AT&T argues that its proposal is the only private auction proposal in the record that would largely eliminate auction-related objections under Section 309(j). Its plan would be a “true secondary market” sale, involving only lawful modification of existing licenses and a direct sale of the modified existing licenses by the existing licensees.
The Public Interest Spectrum Coalition (PISC) is opposed to any form of private sale or privately-run auction, saying it’s both unlawful and bad policy.
Michael Calabrese, director, Wireless Future Project at Open Technology Institute/New America, which is part of the PISC, said it’s hard to tell from its filing whether AT&T is trying to throw a monkey wrench into the CBA’s proposed private auction, or whether they sincerely believe the FCC needs a completely different end-run around section 309(j).
AT&T’s proposal that the FCC should do a further notice and comment rulemaking on private auction procedures, coupled with a requirement that satellite operators must sell their modified licenses, would make any FCC order “an even more clumsily camouflaged attempt to evade the very specific requirements of the statutory auction requirements in section 309(j),” he said.

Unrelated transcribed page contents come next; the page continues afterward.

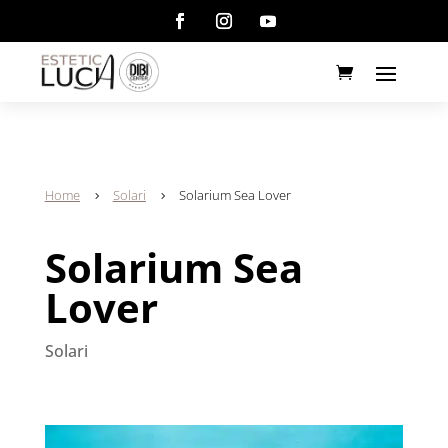
Home
Solari
Solarium Sea Lover
5
5
Solarium Sea
Lover
Solari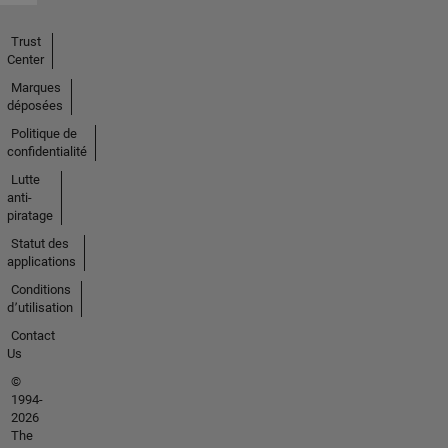
Trust
Center
Marques
déposées
Politique de
confidentialité
Lutte
anti-
piratage
Statut des
applications
Conditions
d՚utilisation
Contact
Us
©
1994-
2026
The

“The most likely impact of AT&T’s ex parte is to at least temporarily derail and delay any Commission inclination to adopt the CBA proposal,” Calabrese said via email. “And if the FCC takes AT&T seriously, it really does need a substantial further notice, since this would be an entirely different direction from anything that the Commission has signaled in its NPRM, or in the two prior public notices that ignored this same proposal.”